#### [Auszug]
# # #
Unerhörtes, etc.: Musikgeschichte schreiben
■ Ein Gespräch zwischen Ray Charles und Fats Domino, das während ihres gemeinsamen Berliner Konzerts in der Waldbühne leider nicht so stattfand
Ray Charles (62) kommt, geführt von seinem Bodyguard, hinter die Bühne der Waldbühne. Gerade hat er seinen Auftritt beendet. Backstage sitzt schon Antoine „Fats“ Domino (65) und wartet, um demnächst seine Show abzuliefern. Charles köpft erstmal ein Fläschchen Mineralwasser.
# # #
#### [Ausgelesene Einträge]
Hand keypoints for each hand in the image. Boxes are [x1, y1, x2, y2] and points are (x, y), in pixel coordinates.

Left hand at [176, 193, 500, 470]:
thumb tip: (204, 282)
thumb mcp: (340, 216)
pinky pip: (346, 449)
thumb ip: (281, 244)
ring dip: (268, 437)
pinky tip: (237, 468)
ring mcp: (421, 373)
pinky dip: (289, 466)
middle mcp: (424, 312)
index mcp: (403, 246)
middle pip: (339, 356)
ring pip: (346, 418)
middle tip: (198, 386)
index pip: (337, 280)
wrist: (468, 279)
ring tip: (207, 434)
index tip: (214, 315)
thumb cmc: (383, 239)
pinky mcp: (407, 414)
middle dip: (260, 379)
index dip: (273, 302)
# # #
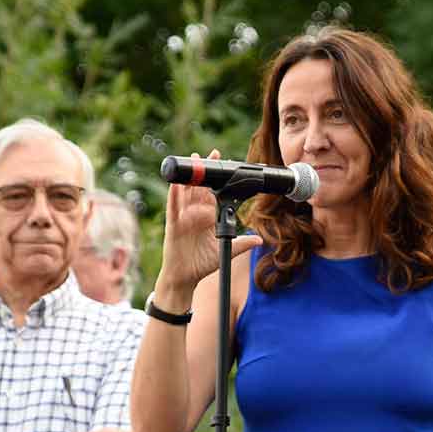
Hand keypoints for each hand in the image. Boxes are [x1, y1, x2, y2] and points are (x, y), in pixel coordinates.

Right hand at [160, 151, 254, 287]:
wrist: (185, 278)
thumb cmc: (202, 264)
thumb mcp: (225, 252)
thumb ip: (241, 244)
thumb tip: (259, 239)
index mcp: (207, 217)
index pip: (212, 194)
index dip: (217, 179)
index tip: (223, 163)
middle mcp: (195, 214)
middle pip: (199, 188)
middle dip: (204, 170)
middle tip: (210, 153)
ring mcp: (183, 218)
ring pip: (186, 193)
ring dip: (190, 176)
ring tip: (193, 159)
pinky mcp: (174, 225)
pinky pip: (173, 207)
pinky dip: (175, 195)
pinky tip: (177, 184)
# # #
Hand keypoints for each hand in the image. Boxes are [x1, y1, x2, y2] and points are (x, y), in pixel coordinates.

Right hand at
# # #
#### [Aufgabe]
Was öffnet Ray Charles im Auszug, nachdem er hinter die Bühne der Waldbühne gekommen ist? Die Datensätze sind eigenständiges Material und gehören nicht zum Auszug.

#### [Lösung]
Ein Fläschchen Mineralwasser.